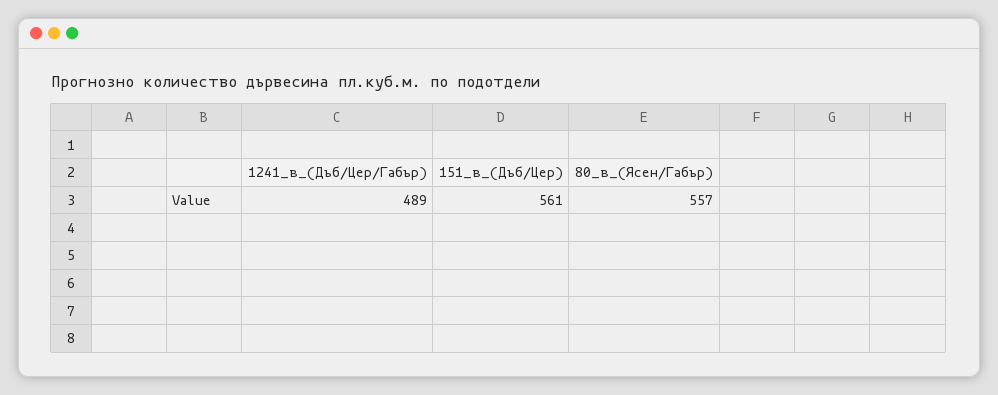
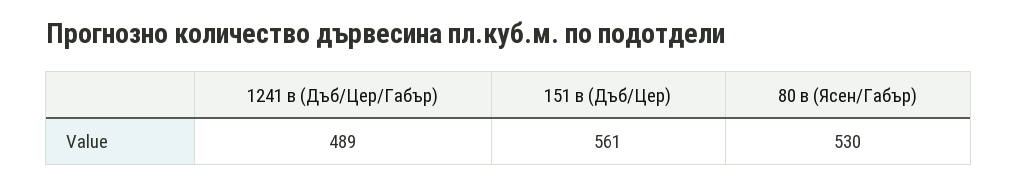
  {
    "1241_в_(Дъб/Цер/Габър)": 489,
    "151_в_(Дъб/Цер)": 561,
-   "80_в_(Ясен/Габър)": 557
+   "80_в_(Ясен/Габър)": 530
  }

Work instructions => Please give the records above again exactly as they stand, with no pictures.

Answer to the problem =>
  {
    "1241_в_(Дъб/Цер/Габър)": 489,
    "151_в_(Дъб/Цер)": 561,
-   "80_в_(Ясен/Габър)": 557
+   "80_в_(Ясен/Габър)": 530
  }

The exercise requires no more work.